→ **Work required**: Repeat only the lines below from the one that contains "focal_mm: 4.28" through the final line, exactly. Omit pictures.

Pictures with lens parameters
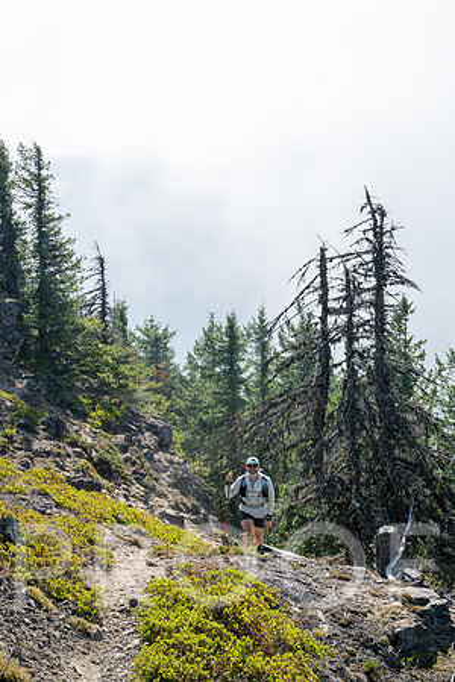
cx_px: 228
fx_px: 1156
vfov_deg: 32.9
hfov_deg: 22.3
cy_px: 341
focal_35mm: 61
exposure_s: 1/320
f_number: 16
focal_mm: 61
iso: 400
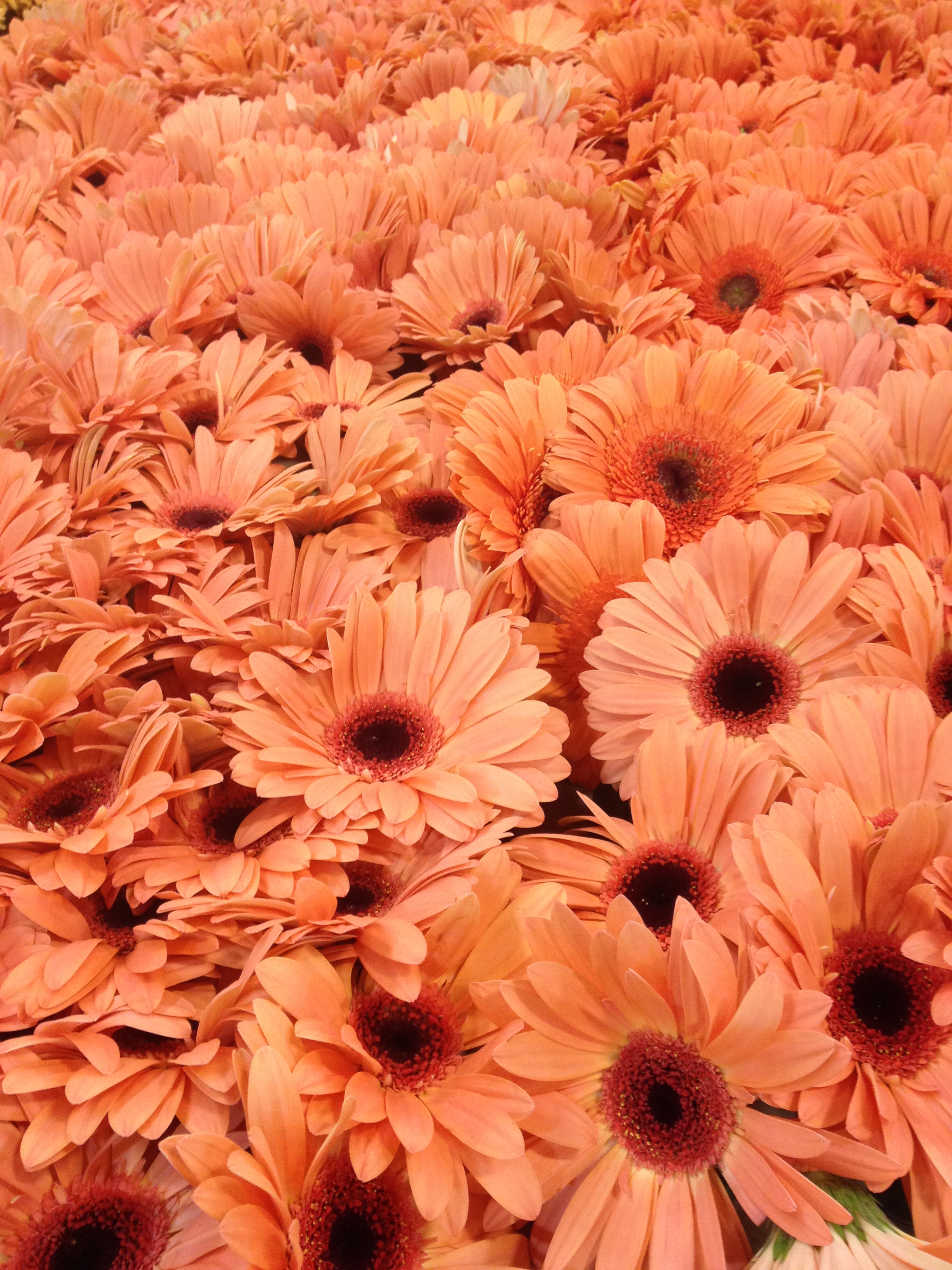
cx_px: 476
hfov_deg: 40.7
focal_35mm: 35
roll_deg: -0.3
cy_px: 635
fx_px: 1283
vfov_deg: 52.6
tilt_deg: -39.5
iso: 100
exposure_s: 1/20
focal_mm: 4.28
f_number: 2.4
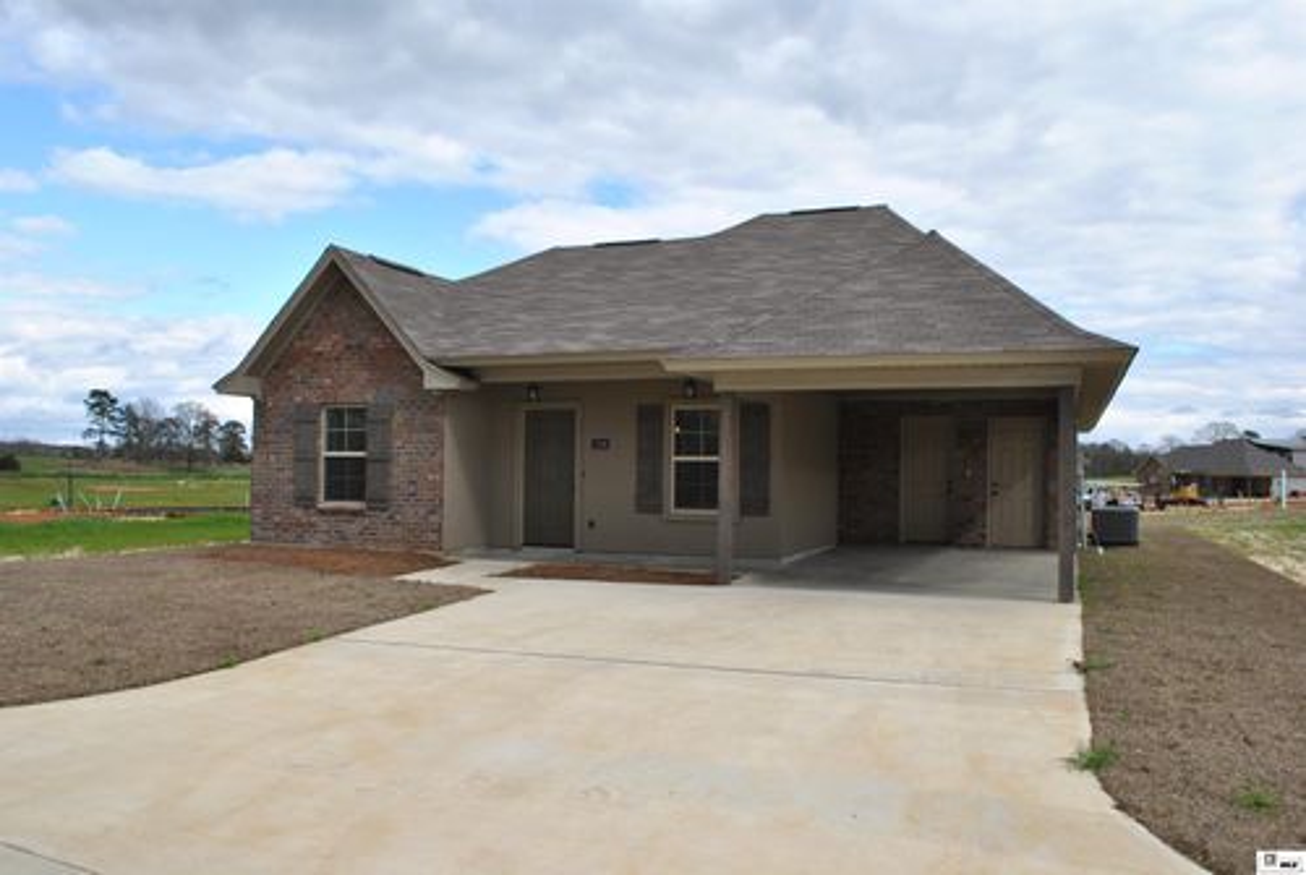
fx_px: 981
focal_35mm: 27
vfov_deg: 48.1
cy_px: 438
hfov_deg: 67.3
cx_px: 653
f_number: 8
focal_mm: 18
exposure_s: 1/200
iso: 100
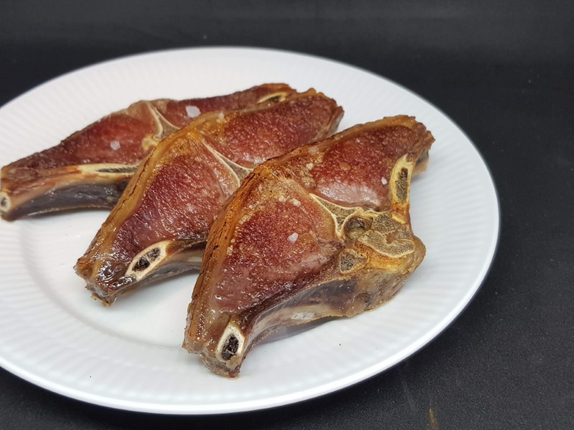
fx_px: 431
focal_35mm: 26
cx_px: 287
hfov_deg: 67.3
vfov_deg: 53.1
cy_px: 215
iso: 100
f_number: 1.7
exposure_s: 1/50
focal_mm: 4.2
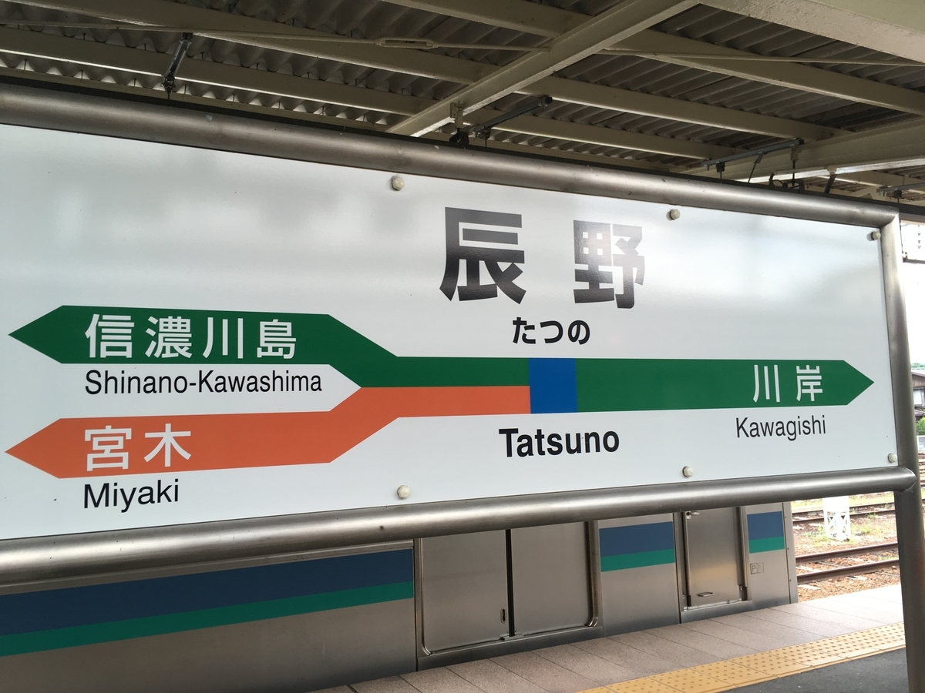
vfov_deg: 48.2
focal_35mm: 29
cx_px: 462
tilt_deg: +6.1
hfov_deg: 61.7
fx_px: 775
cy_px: 346
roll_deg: +1.8
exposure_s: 1/120
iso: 25
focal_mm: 4.15
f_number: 2.2
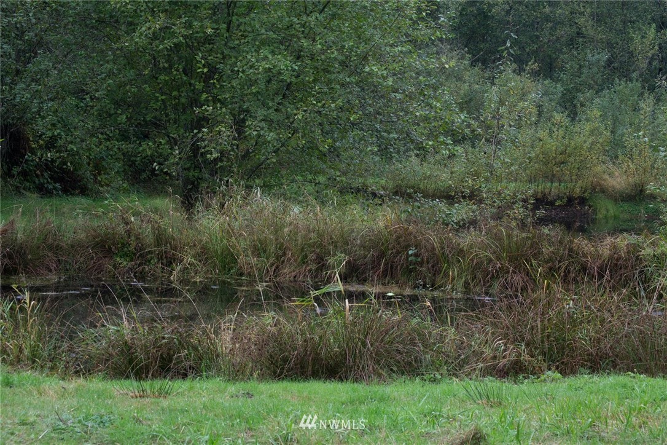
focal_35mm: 82
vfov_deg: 16.6
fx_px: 1528
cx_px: 334
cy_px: 222
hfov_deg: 24.6
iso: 360
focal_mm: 55
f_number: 5.6
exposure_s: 1/125
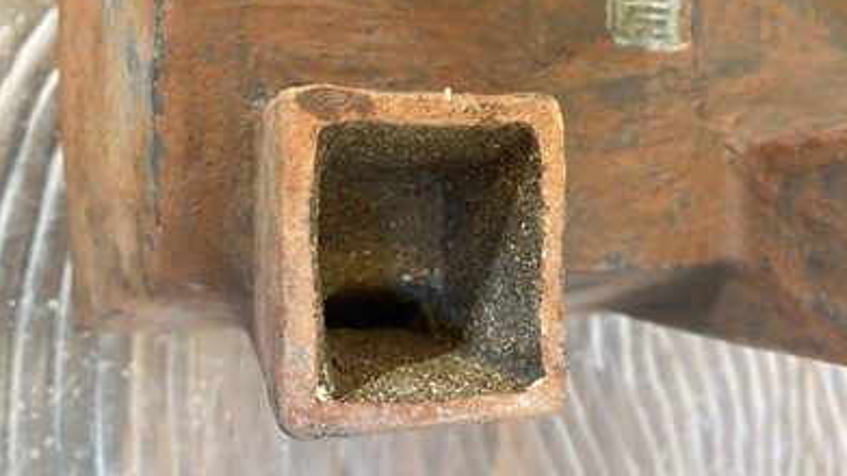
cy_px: 247
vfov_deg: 40.2
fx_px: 651
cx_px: 431
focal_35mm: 29
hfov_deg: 66.1
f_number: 1.8
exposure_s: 1/50
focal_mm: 4.25
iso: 250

→ **Output of the exercise**:
focal_mm: 4.28
f_number: 2.4
fx_px: 981
focal_35mm: 27
vfov_deg: 48.1
cy_px: 438
hfov_deg: 67.3
cx_px: 653
f_number: 8
focal_mm: 18
exposure_s: 1/200
iso: 100
fx_px: 431
focal_35mm: 26
cx_px: 287
hfov_deg: 67.3
vfov_deg: 53.1
cy_px: 215
iso: 100
f_number: 1.7
exposure_s: 1/50
focal_mm: 4.2
vfov_deg: 48.2
focal_35mm: 29
cx_px: 462
tilt_deg: +6.1
hfov_deg: 61.7
fx_px: 775
cy_px: 346
roll_deg: +1.8
exposure_s: 1/120
iso: 25
focal_mm: 4.15
f_number: 2.2
focal_35mm: 82
vfov_deg: 16.6
fx_px: 1528
cx_px: 334
cy_px: 222
hfov_deg: 24.6
iso: 360
focal_mm: 55
f_number: 5.6
exposure_s: 1/125
cy_px: 247
vfov_deg: 40.2
fx_px: 651
cx_px: 431
focal_35mm: 29
hfov_deg: 66.1
f_number: 1.8
exposure_s: 1/50
focal_mm: 4.25
iso: 250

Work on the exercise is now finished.